Start of Data records

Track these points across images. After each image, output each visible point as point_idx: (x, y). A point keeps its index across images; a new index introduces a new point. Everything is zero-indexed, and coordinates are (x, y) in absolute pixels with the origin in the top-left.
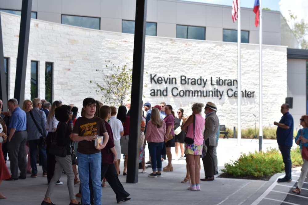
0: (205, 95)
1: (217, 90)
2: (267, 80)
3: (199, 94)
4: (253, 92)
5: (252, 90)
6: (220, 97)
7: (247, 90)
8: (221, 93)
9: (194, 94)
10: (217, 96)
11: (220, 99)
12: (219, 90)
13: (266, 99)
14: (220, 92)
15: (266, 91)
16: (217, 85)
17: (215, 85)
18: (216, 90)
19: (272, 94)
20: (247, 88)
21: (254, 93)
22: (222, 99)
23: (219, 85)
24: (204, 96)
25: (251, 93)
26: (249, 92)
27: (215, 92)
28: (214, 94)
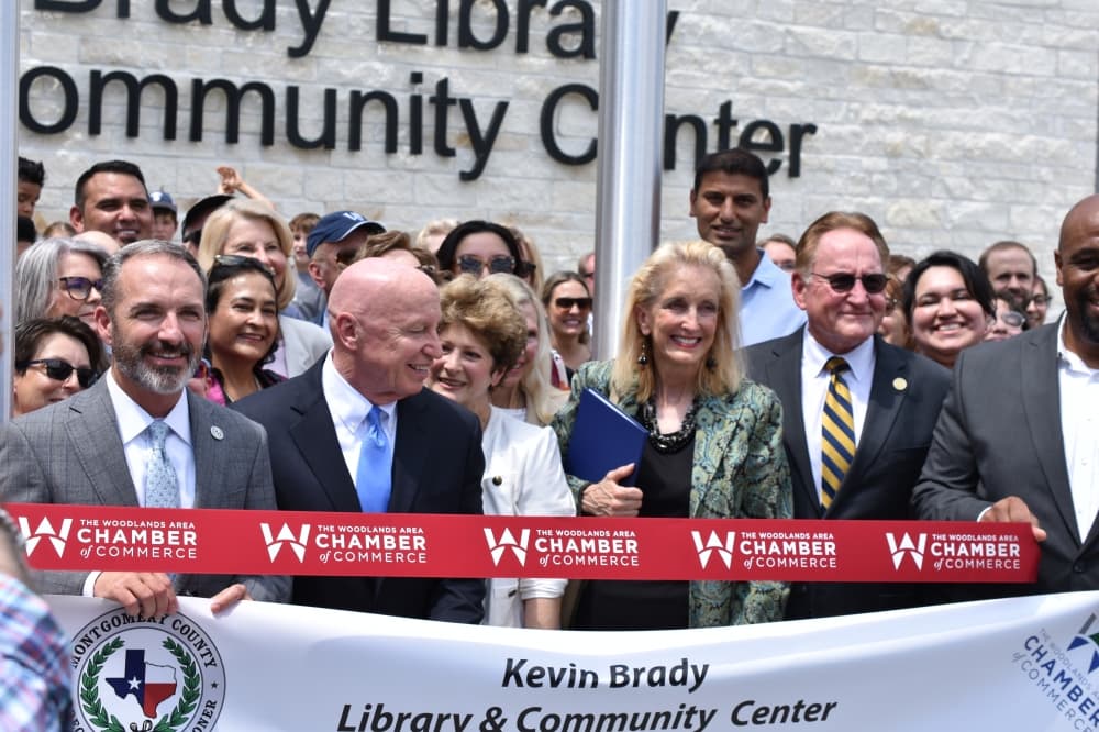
0: (310, 128)
1: (443, 85)
2: (934, 32)
3: (250, 118)
4: (801, 131)
5: (785, 115)
6: (465, 158)
7: (735, 112)
8: (484, 123)
9: (184, 117)
10: (444, 151)
11: (468, 177)
12: (457, 89)
13: (914, 194)
14: (467, 106)
15: (914, 124)
16: (442, 40)
17: (420, 40)
18: (427, 90)
19: (967, 156)
20: (744, 89)
21: (808, 142)
22: (487, 176)
23: (467, 41)
24: (296, 141)
25: (774, 130)
26: (755, 126)
27: (416, 102)
28: (403, 133)
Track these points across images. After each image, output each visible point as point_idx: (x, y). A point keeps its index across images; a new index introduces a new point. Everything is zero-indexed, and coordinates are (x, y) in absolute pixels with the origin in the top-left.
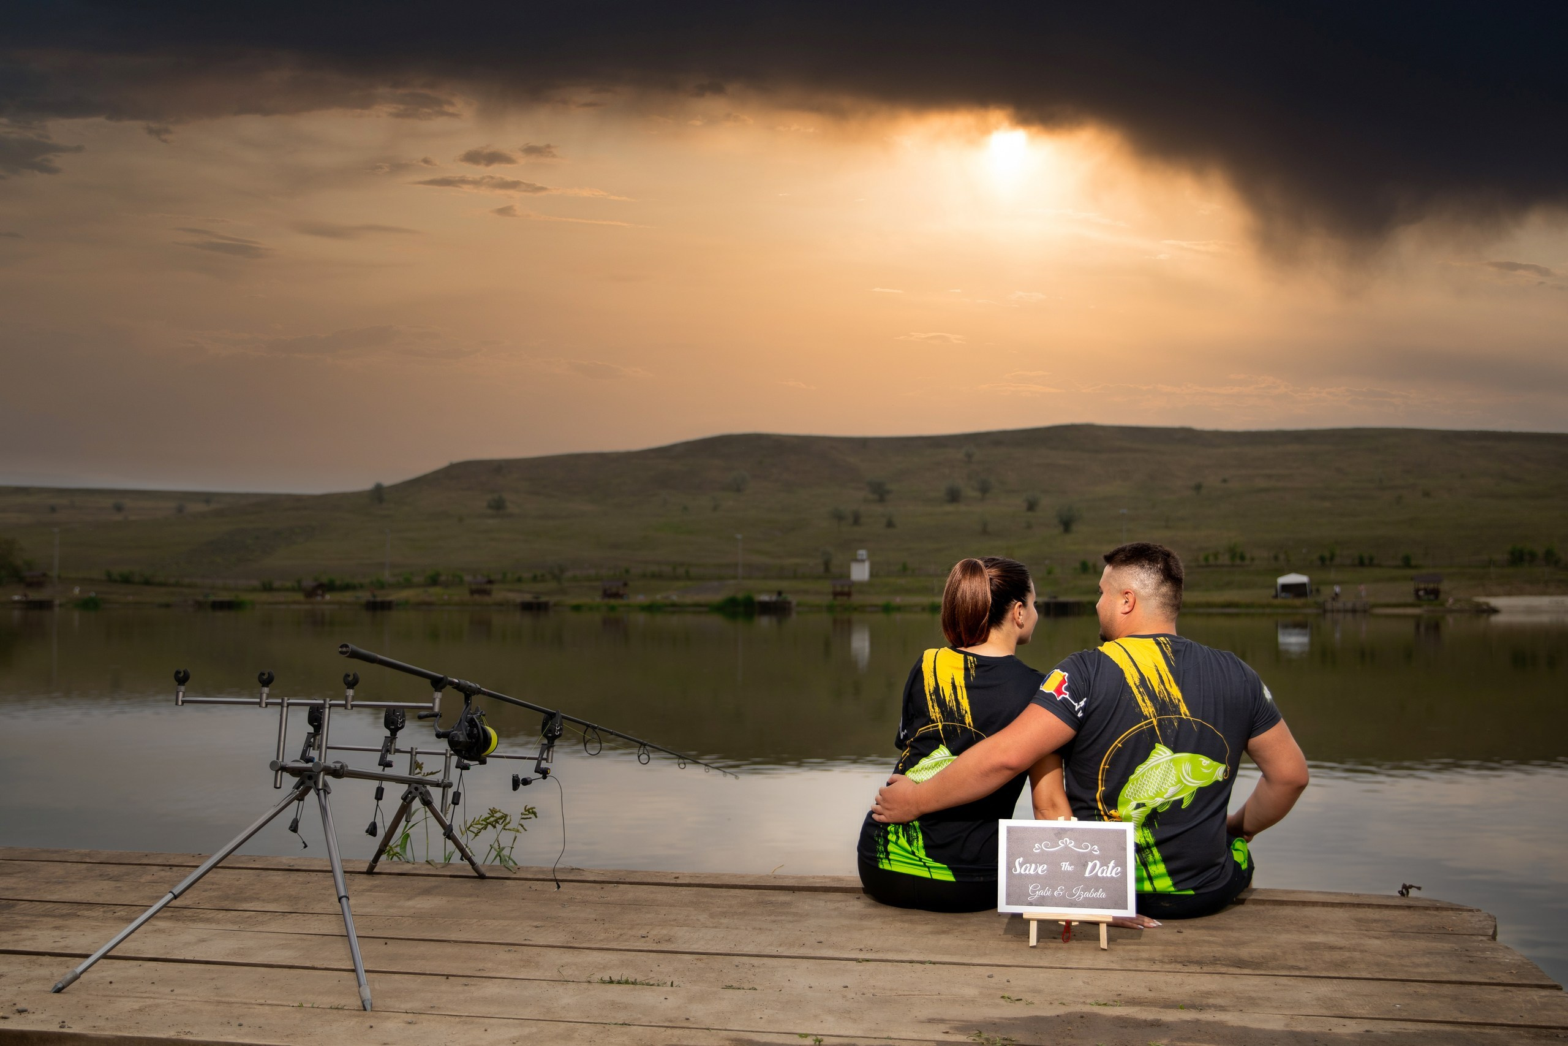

End of Data records

--- What is expected ---
Only the lines from where the data begins to the line with "15: (266, 91)", both of them included, should be reproduced word for word; no pictures.

--- Solution to this task ---
Track these points across images. After each image, output each visible point as point_idx: (x, y). A point keeps its index across images; a new index introduces a new point. Everything is zero-indexed, and coordinates are (x, y) in absolute pixels with the origin in the top-left.
0: (205, 95)
1: (217, 90)
2: (267, 80)
3: (199, 94)
4: (253, 92)
5: (252, 90)
6: (220, 97)
7: (247, 90)
8: (221, 93)
9: (194, 94)
10: (217, 96)
11: (220, 99)
12: (219, 90)
13: (266, 99)
14: (220, 92)
15: (266, 91)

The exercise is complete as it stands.